I'm moving to London. I currently have a four bed, four reception room detached house with large garden and a pool. But for what it's worth compared to what I want to buy I'm going to have to move to a terrace house half the size or a flat. But for me it's the location every time, so I'm doing it.

NotQuiteUsual Mon 19-Oct-20 07:25:23

I wouldn't want to take on a mortgage that high in my 40s. But I've cut my cloth accordingly. When would you be able to pay it off by? I'd not like a high mortgage to still be going on my 60s. Is there a compromise you can find or a plan to downsize before retirement?
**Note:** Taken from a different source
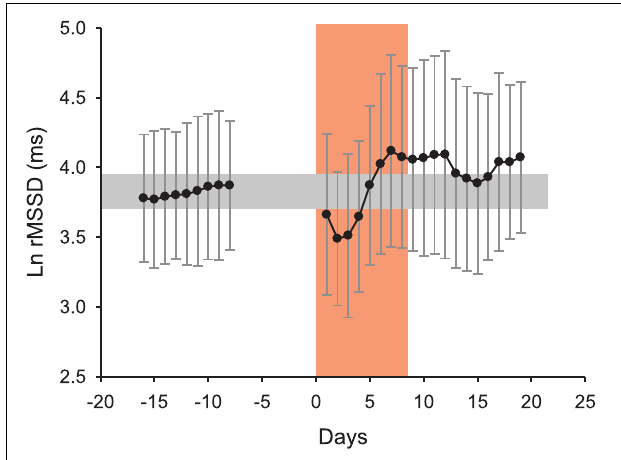
FIGURE 4 | Average changes (90% confidence intervals) in the logarithm of the square root of the mean of the sum of the squares of differences between adjacent normal R–R intervals (Ln rMSSD) measured at rest after awakening in 6 runners (4M-2F, 38.2 ± 1.8 years, 170.7 ± 7.9cm, 65.0 ± 11.6kg, 6.8 ± 2.1h of training per week) before, during and following the 20th “Marathon des sables” (2005, 253km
GiraffeNecked Mon 19-Oct-20 07:36:07

We did this, wanted to stay in town but have a decent sized garden. That means taking on a bigger mortgage., a house that needs a bit of work, and we were early 50s and mortgage free when looking.
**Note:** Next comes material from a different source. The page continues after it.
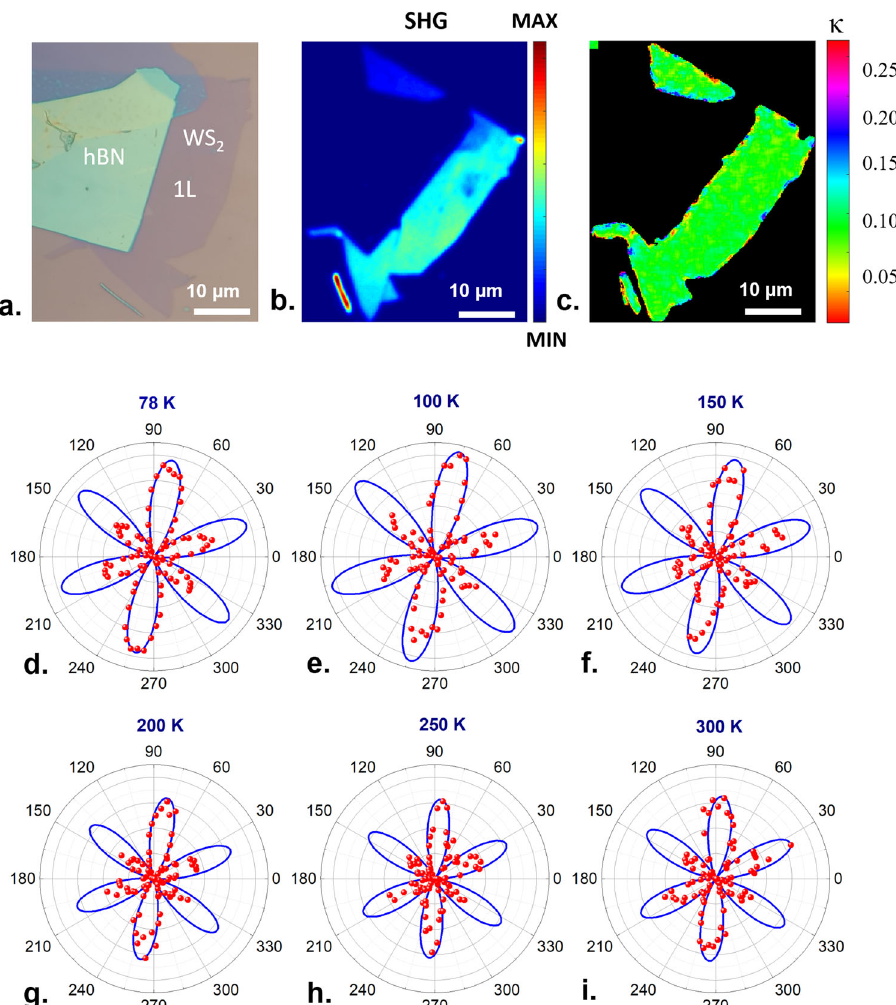
Fig. 3 Temperature-dependent imaging of valley population imbalance in monolayer WS 2 . a Optical image of the WS 2 sample. b SHG intensity mapping of monolayer WS 2 at 78 K. c Imaging of VPI in terms of parameter κ , at 78 K. d – i PSHG intensity polar diagrams as a function of the incident fi eld polarization angle, φ , for temperatures 78, 100, 150, 200, 250, and 300 K, respectively. Τ he red spheres correspond to experimental data and the blue line is the fi tting with Eq.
It was the right thing for us, having the space to work from home is amazing, a decent sized garden, and being able to walk to town.

I still Occasionally hanker after dark skies and space around us....but it’s much more practical for us to be in town. You can’t have everything.

The mortgage is manageable and if the worst comes to worst, we’d sell, the house is in an area that sells easily.

Do it.

JoJoSM2 Mon 19-Oct-20 08:30:41

If you’re already overpaying to that amount, then you’d probably be comfortable with the new monthly payment. Let us know how the viewing goes.

Just to say, the 4K is just the extra annual interest. When you add on the capital repayment element of the mortgage, you’d be paying about £800 extra every month. It’s just that the interest is money down the drain and the capital repayment is sth you’ll recoup.

Updownin Mon 19-Oct-20 09:01:41

Personally, I would bank the house sale and rent for a year to 18 months. It gives you time to see what lifestyle you want and this is going to be a very tumultous time. You don't have dc to worry about moving schools/ unsettling.